*Work instructions:* In the entries below, find every line holding the string "linejoin" and collect it.

*Extracted information:*
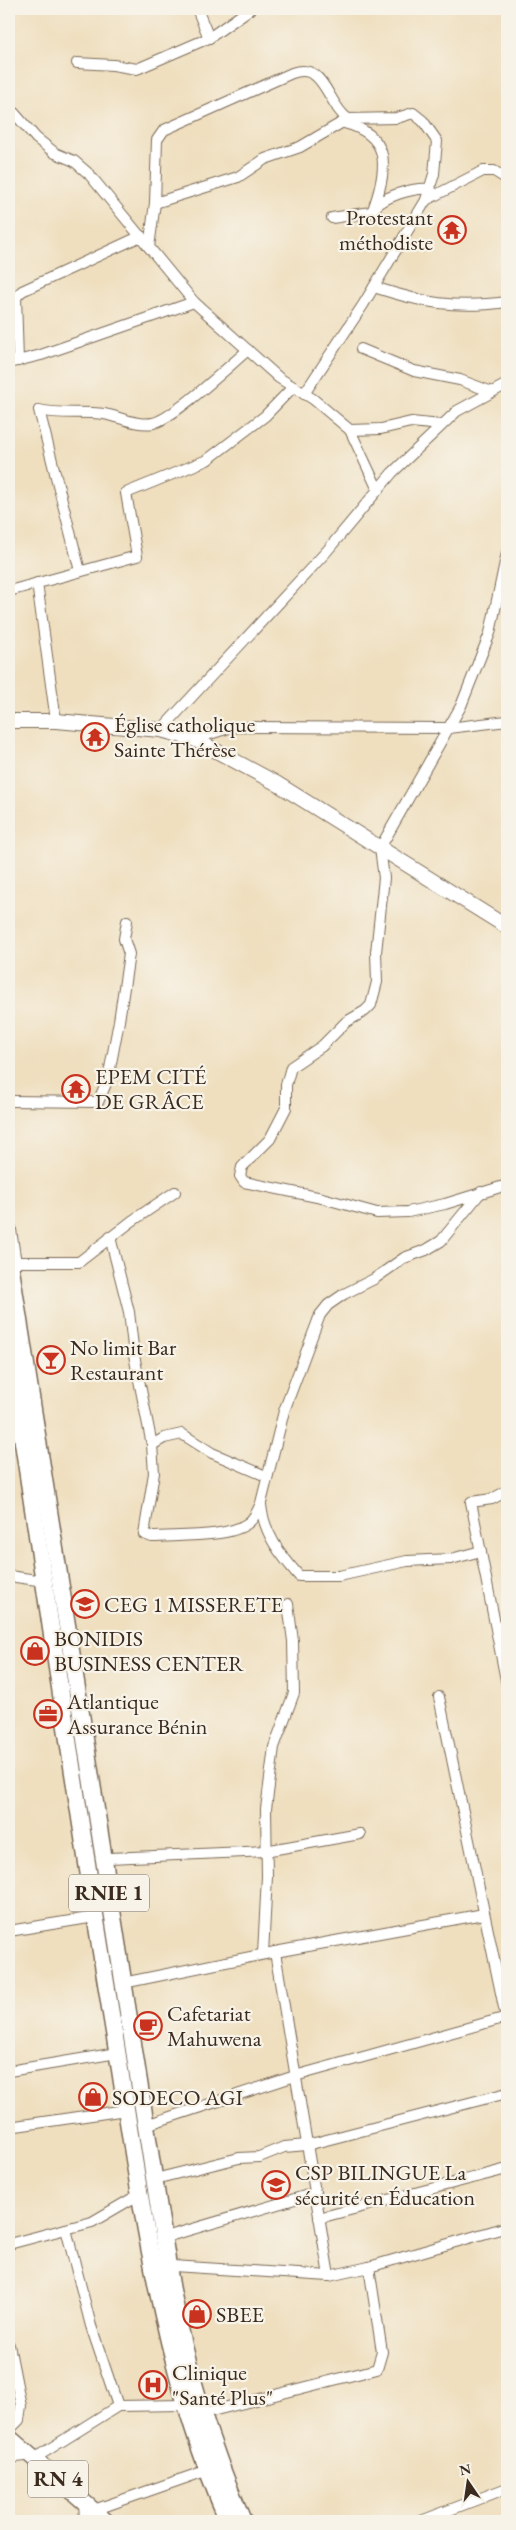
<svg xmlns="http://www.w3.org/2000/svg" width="516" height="2530" viewBox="0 0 516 2530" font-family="'EB Garamond',serif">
<rect width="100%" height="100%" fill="#f7f3e8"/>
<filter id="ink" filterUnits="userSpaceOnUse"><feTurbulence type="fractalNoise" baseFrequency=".02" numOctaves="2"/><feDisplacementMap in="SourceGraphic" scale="10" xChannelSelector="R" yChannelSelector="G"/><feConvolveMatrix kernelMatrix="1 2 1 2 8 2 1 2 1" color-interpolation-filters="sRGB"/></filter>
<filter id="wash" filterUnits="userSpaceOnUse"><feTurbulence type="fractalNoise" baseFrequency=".0096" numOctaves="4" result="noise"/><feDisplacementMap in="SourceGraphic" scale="20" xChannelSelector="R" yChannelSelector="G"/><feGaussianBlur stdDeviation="1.12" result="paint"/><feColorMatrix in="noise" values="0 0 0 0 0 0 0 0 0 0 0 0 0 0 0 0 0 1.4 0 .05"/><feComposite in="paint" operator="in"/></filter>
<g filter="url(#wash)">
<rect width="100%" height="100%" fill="#efdfbf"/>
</g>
<g filter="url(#ink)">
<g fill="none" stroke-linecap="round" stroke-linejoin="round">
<defs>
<g id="minor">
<path d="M197 9 209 38"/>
<path d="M77 63 113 65 137 69 209 38 250 9"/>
<path d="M9 107 36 138 55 153 74 161 89 174 194 302 279 378 313 399 350 430 378 490"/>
<path d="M344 123C391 135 388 167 374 207"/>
<path d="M426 200 483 171H494L507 179"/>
<path d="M155 203 238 177 265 159 300 147 348 119"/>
<path d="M332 218 371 212C381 196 414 187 431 189"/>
<path d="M149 247 155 203 157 140 164 130 292 73C325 61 327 105 348 119L397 118 413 113 423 121 437 141 434 174 426 200 363 305 304 394"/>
<path d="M374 287C423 303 455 309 507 302"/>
<path d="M361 349 414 371 460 380 492 392"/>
<path d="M18 361 16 297 22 291 141 236"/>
<path d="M9 363 41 355 194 302"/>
<path d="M350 430 381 429 411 422 441 425"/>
<path d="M507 553 490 633 461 706 380 848 384 878 376 952 377 982 371 1005 365 1011 346 1022 322 1046 291 1067 286 1085V1108L270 1139 242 1167 240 1176 244 1182 322 1198 377 1213 408 1212 445 1204 507 1185"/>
<path d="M80 571 39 410C61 415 82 411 104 414 120 417 137 426 153 423 173 419 230 365 248 350"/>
<path d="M37 583 56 721"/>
<path d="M9 591 137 556 126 493 207 460 265 416 293 387"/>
<path d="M161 730 326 552 392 473 457 411 507 384"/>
<path d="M194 739 232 727 448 728 507 721"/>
<path d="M9 1101 98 1102 108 1079 119 1021 129 954 124 939 127 921"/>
<path d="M9 1217 16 1263"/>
<path d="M110 1237 129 1312 134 1355 152 1445 154 1473 144 1534 152 1537C178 1535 229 1538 248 1523 255 1518 258 1510 261 1503L284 1411 320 1315 328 1305 344 1294 374 1279 404 1258 426 1250 441 1241 481 1192"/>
<path d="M10 1259 15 1262H79L132 1221 175 1192"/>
<path d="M152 1445 164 1438 182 1434 212 1453 266 1476"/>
<path d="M507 1491 492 1499 471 1502 507 1685"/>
<path d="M261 1505C264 1534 280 1554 299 1576H339L407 1561 451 1559 481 1551"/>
<path d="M9 1576 44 1581"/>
<path d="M439 1697 506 2017"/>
<path d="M109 1858 265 1851 360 1834"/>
<path d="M9 1931 95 1917"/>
<path d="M275 1952 329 2276"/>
<path d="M263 1954 267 1876 266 1809 274 1747 294 1693 293 1641 288 1604"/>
<path d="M128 1982 275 1952 484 1914"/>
<path d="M9 2071 117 2053"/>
<path d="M149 2124 295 2076 507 2017"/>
<path d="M9 2127 126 2110"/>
<path d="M159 2178 239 2158 259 2157 284 2147 307 2145 507 2093"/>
<path d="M319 2218 507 2169"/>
<path d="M66 2229 91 2326 118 2406"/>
<path d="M169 2236 315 2193"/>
<path d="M9 2244 92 2222 140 2194"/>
<path d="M173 2266 329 2276 369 2267 507 2227"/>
<path d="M9 2345 21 2406 19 2420 9 2430"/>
<path d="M208 2412 377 2369 382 2352 369 2267"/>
<path d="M9 2458 31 2455"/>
<path d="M35 2458 118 2406 185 2405"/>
<path d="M84 2501 85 2521"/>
<path d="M94 2510 208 2470"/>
<path d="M421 2521 507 2488"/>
</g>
<path id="secondary" d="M9 721H56L161 730 194 739 276 783 507 927"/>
<path id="primary" d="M9 2437 106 2521"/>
<g id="trunk">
<path d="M9 1257 171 2285C186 2367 210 2445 243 2521"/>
<path d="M9 1350C44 1579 77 1809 115 2038 141 2201 161 2368 228 2521"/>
</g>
</defs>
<use href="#minor" stroke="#7a6956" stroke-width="12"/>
<use href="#secondary" stroke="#7a6956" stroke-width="16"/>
<use href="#primary" stroke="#7a6956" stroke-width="18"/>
<use href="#trunk" stroke="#7a6956" stroke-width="19"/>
<use href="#minor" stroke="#fff" stroke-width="10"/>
<use href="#secondary" stroke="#fff" stroke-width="14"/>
<use href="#primary" stroke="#fff" stroke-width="15"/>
<use href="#trunk" stroke="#fff" stroke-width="16"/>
</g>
</g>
<defs>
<symbol id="temple-ring" viewBox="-11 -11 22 22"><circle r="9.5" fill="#f7f3e8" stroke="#c8321e" stroke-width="1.5"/><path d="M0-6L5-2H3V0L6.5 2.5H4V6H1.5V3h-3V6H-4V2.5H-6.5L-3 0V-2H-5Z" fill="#c8321e"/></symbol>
<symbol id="bar-ring" viewBox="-11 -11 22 22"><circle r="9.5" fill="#f7f3e8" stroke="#c8321e" stroke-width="1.5"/><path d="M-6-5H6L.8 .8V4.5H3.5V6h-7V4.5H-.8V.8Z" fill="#c8321e"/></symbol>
<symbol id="school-ring" viewBox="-11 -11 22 22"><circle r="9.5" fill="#f7f3e8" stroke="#c8321e" stroke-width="1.5"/><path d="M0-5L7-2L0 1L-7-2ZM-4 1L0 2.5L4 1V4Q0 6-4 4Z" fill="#c8321e"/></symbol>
<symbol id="shop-ring" viewBox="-11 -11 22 22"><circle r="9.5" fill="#f7f3e8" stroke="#c8321e" stroke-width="1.5"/><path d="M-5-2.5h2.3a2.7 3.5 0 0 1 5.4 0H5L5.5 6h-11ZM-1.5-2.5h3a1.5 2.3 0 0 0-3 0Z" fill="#c8321e"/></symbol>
<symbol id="office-ring" viewBox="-11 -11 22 22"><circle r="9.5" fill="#f7f3e8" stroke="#c8321e" stroke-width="1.5"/><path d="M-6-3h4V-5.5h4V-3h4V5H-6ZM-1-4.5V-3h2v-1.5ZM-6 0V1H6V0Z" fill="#c8321e"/></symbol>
<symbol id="cafe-ring" viewBox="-11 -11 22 22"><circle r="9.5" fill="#f7f3e8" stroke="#c8321e" stroke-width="1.5"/><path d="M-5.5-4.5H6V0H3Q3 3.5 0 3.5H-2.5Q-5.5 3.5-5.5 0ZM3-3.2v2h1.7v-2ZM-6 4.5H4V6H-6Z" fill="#c8321e"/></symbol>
<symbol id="hospital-ring" viewBox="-11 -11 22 22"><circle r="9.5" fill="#f7f3e8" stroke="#c8321e" stroke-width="1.5"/><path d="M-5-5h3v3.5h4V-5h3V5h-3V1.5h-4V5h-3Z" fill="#c8321e"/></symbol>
</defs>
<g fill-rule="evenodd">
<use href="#temple-ring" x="436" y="214" width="32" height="32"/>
<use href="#temple-ring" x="79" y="721" width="32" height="32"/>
<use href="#temple-ring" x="60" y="1073" width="32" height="32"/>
<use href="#bar-ring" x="35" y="1344" width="32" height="32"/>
<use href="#school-ring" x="69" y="1588" width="32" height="32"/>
<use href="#shop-ring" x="19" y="1635" width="32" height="32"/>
<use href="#office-ring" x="32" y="1698" width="32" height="32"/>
<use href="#cafe-ring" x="132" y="2010" width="32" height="32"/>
<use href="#shop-ring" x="77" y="2081" width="32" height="32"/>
<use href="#school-ring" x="260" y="2169" width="32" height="32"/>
<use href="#shop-ring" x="181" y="2298" width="32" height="32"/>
<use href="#hospital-ring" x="137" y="2369" width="32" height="32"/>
</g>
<g text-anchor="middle" stroke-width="4.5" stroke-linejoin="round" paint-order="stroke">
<g fill="#f7f3e8" stroke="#73665b" stroke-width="1">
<rect x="69" y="1874.5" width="80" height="37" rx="4"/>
<rect x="28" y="2460.5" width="60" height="37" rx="4"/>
</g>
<g font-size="21" font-weight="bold" fill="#3b2a1e">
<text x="109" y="1900">RNIE 1</text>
<text x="58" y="2486">RN 4</text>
</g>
<g font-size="22" fill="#3b2a1e" stroke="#f7f3e8" text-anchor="start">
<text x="433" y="225" text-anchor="end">Protestant<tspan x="433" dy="25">méthodiste</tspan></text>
<text x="114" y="732">Église catholique<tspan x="114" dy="25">Sainte Thérèse</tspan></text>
<text x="95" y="1084">EPEM CITÉ<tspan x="95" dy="25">DE GRÂCE</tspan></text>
<text x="70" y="1355">No limit Bar<tspan x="70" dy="25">Restaurant</tspan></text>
<text x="104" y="1612">CEG 1 MISSERETE</text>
<text x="54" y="1646">BONIDIS<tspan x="54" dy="25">BUSINESS CENTER</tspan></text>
<text x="67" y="1709">Atlantique<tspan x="67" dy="25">Assurance Bénin</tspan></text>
<text x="167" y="2021">Cafetariat<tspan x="167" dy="25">Mahuwena</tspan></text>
<text x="112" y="2105">SODECO AGI</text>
<text x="295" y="2180">CSP BILINGUE La<tspan x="295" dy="25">sécurité en Éducation</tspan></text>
<text x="216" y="2322">SBEE</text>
<text x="172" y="2380">Clinique<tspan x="172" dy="25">"Santé Plus"</tspan></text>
</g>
</g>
<rect width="516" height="2530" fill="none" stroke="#f7f3e8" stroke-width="30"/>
<g transform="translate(468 2482) rotate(347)" stroke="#f7f3e8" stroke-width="4" paint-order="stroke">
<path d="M0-4L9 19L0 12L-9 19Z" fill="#3b2a1e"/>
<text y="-8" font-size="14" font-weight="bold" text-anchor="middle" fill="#3b2a1e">N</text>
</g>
</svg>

*Response to this exercise:*
<g fill="none" stroke-linecap="round" stroke-linejoin="round">
<g text-anchor="middle" stroke-width="4.5" stroke-linejoin="round" paint-order="stroke">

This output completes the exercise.